- Task requirements: Copy word for word every line from the start of the items through the line that contains "Jämn värmefördelning via keramiska plattor".

- Supplied material:
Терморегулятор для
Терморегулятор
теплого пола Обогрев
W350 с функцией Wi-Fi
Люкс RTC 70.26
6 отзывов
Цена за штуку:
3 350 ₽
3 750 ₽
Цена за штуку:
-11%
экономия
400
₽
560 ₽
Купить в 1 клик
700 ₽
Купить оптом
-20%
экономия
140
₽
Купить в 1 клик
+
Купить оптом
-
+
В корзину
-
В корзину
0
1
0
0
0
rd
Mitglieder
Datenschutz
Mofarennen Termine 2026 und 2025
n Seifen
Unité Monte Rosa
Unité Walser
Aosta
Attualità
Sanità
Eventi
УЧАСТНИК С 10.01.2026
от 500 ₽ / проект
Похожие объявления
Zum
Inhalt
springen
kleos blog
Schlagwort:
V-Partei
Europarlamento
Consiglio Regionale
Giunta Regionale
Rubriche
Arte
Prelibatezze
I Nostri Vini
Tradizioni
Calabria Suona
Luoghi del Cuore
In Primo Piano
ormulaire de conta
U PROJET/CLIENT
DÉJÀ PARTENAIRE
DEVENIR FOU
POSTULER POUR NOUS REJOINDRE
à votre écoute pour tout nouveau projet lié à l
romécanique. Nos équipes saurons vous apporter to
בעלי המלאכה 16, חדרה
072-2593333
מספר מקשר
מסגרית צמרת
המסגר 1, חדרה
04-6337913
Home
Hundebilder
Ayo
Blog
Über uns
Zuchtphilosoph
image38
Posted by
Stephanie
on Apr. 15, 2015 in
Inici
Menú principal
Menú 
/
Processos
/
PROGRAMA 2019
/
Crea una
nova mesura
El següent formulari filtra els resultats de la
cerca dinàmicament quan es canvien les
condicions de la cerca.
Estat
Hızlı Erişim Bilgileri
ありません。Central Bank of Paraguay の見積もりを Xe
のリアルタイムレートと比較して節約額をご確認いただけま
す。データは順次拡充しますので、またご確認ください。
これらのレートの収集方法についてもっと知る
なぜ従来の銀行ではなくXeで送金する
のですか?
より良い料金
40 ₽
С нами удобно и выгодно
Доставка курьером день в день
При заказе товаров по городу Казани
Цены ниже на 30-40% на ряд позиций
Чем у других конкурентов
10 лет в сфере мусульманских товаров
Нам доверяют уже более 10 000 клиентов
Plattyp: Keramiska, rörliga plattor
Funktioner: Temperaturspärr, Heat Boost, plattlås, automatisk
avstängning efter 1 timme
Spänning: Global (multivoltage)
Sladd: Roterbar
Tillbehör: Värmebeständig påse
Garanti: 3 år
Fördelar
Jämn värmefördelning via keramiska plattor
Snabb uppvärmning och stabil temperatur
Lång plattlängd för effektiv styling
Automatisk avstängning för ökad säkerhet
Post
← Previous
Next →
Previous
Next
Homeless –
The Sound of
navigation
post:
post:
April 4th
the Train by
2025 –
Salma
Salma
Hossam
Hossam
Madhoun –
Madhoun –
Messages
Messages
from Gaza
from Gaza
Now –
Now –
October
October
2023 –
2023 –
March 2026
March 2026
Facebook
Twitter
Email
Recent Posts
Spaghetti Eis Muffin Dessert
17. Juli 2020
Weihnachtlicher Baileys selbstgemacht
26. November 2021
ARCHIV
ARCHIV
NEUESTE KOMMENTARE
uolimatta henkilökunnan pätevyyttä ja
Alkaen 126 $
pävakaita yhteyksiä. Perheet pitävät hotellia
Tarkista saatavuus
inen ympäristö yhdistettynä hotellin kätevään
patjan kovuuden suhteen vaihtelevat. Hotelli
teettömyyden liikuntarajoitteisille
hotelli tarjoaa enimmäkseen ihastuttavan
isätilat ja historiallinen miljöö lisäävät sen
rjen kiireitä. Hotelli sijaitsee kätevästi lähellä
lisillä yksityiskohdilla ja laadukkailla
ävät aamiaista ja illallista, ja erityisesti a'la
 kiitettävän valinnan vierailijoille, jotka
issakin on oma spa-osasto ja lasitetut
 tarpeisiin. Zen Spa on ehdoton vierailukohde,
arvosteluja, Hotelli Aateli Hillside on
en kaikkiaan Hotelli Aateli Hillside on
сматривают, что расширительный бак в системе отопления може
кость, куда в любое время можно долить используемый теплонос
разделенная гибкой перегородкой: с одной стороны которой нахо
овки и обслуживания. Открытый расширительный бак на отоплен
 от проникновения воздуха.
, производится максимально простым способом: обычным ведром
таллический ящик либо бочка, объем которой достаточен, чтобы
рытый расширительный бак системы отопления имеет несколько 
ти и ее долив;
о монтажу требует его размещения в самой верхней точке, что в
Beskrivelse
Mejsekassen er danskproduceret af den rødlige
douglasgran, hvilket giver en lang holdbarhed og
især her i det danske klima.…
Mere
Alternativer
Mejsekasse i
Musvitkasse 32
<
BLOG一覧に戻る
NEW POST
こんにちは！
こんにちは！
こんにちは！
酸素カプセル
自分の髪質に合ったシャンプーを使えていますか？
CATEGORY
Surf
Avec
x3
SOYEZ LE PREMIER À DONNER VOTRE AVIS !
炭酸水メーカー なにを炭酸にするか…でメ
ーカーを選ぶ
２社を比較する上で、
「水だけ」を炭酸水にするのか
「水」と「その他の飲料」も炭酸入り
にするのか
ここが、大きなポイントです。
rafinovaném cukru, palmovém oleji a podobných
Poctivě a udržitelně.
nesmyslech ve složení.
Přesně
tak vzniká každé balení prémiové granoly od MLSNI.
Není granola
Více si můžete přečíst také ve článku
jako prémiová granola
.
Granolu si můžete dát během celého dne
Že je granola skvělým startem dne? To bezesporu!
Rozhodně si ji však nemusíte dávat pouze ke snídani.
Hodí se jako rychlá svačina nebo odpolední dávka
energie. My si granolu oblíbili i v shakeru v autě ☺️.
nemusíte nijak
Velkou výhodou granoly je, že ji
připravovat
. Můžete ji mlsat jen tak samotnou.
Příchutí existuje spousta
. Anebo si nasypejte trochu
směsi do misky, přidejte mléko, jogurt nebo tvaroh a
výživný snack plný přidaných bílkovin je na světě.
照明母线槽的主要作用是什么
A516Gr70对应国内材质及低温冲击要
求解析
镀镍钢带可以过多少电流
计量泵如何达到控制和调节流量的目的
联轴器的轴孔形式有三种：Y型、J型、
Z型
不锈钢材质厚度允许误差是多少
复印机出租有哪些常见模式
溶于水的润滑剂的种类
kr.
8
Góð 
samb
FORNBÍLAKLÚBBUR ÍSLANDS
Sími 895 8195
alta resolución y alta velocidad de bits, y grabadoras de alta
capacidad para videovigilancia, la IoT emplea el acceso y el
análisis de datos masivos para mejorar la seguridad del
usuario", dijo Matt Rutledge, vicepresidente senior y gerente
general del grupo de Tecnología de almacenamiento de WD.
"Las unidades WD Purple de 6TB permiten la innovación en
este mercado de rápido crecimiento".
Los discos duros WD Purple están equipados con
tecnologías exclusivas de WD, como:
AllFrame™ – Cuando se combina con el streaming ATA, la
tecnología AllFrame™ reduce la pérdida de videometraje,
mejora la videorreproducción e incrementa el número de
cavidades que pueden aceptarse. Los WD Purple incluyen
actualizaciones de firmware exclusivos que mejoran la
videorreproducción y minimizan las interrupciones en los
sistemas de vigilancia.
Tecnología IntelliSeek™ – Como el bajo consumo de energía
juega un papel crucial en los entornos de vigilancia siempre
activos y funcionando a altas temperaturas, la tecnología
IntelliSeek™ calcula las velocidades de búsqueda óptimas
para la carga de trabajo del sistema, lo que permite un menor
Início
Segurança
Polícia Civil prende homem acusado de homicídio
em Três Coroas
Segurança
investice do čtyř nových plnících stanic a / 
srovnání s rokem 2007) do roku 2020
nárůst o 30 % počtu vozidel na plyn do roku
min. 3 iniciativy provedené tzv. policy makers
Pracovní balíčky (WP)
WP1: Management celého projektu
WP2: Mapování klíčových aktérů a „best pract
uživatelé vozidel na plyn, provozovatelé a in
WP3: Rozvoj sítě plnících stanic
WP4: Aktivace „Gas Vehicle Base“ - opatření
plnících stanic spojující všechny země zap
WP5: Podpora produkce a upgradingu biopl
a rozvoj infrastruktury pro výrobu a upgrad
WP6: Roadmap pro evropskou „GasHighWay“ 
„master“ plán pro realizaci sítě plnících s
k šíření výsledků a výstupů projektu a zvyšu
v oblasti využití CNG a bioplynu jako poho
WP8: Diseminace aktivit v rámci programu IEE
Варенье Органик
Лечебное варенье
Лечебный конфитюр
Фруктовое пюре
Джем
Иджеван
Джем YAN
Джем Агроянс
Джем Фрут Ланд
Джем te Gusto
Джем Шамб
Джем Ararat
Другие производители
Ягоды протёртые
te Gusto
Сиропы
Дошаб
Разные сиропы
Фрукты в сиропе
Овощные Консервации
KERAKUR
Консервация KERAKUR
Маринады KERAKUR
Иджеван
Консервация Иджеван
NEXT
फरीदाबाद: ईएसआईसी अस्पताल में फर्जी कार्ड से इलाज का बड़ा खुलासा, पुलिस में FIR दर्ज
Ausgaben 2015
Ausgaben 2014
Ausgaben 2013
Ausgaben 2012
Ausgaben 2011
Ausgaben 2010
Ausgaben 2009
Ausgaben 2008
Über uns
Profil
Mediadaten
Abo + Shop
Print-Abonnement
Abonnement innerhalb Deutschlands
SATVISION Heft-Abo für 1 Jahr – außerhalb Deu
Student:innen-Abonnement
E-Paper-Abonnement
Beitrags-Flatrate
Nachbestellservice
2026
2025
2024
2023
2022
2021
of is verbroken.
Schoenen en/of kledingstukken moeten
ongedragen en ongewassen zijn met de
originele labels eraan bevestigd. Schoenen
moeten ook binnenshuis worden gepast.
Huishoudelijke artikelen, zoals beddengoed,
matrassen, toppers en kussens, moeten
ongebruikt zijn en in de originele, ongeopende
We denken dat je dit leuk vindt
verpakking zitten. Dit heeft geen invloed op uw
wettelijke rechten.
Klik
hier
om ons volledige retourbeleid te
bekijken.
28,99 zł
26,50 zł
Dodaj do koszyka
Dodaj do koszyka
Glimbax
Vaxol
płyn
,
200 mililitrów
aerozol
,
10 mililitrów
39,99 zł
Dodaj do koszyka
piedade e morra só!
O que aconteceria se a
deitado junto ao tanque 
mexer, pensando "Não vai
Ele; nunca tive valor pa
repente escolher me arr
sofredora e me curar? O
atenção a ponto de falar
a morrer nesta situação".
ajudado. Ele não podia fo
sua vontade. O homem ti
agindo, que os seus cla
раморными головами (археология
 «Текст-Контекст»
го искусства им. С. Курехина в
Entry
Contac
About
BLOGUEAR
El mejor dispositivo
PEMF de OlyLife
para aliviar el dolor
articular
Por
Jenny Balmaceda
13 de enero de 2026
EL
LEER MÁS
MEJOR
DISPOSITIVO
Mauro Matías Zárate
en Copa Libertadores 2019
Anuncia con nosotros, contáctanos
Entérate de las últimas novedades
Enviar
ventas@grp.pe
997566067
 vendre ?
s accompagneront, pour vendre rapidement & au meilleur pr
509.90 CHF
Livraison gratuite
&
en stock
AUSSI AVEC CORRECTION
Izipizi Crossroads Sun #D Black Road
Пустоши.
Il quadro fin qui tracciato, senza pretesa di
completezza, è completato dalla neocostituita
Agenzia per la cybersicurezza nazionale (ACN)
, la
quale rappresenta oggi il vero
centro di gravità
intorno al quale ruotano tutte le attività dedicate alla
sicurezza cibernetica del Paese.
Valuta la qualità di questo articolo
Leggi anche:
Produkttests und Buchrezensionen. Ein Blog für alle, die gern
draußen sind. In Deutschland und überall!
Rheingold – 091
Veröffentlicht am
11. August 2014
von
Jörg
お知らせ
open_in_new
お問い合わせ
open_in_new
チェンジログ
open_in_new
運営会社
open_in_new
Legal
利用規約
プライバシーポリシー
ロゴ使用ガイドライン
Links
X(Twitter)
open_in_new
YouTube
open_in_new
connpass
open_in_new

- Written response:
Терморегулятор для
Терморегулятор
теплого пола Обогрев
W350 с функцией Wi-Fi
Люкс RTC 70.26
6 отзывов
Цена за штуку:
3 350 ₽
3 750 ₽
Цена за штуку:
-11%
экономия
400
₽
560 ₽
Купить в 1 клик
700 ₽
Купить оптом
-20%
экономия
140
₽
Купить в 1 клик
+
Купить оптом
-
+
В корзину
-
В корзину
0
1
0
0
0
rd
Mitglieder
Datenschutz
Mofarennen Termine 2026 und 2025
n Seifen
Unité Monte Rosa
Unité Walser
Aosta
Attualità
Sanità
Eventi
УЧАСТНИК С 10.01.2026
от 500 ₽ / проект
Похожие объявления
Zum
Inhalt
springen
kleos blog
Schlagwort:
V-Partei
Europarlamento
Consiglio Regionale
Giunta Regionale
Rubriche
Arte
Prelibatezze
I Nostri Vini
Tradizioni
Calabria Suona
Luoghi del Cuore
In Primo Piano
ormulaire de conta
U PROJET/CLIENT
DÉJÀ PARTENAIRE
DEVENIR FOU
POSTULER POUR NOUS REJOINDRE
à votre écoute pour tout nouveau projet lié à l
romécanique. Nos équipes saurons vous apporter to
בעלי המלאכה 16, חדרה
072-2593333
מספר מקשר
מסגרית צמרת
המסגר 1, חדרה
04-6337913
Home
Hundebilder
Ayo
Blog
Über uns
Zuchtphilosoph
image38
Posted by
Stephanie
on Apr. 15, 2015 in
Inici
Menú principal
Menú 
/
Processos
/
PROGRAMA 2019
/
Crea una
nova mesura
El següent formulari filtra els resultats de la
cerca dinàmicament quan es canvien les
condicions de la cerca.
Estat
Hızlı Erişim Bilgileri
ありません。Central Bank of Paraguay の見積もりを Xe
のリアルタイムレートと比較して節約額をご確認いただけま
す。データは順次拡充しますので、またご確認ください。
これらのレートの収集方法についてもっと知る
なぜ従来の銀行ではなくXeで送金する
のですか?
より良い料金
40 ₽
С нами удобно и выгодно
Доставка курьером день в день
При заказе товаров по городу Казани
Цены ниже на 30-40% на ряд позиций
Чем у других конкурентов
10 лет в сфере мусульманских товаров
Нам доверяют уже более 10 000 клиентов
Plattyp: Keramiska, rörliga plattor
Funktioner: Temperaturspärr, Heat Boost, plattlås, automatisk
avstängning efter 1 timme
Spänning: Global (multivoltage)
Sladd: Roterbar
Tillbehör: Värmebeständig påse
Garanti: 3 år
Fördelar
Jämn värmefördelning via keramiska plattor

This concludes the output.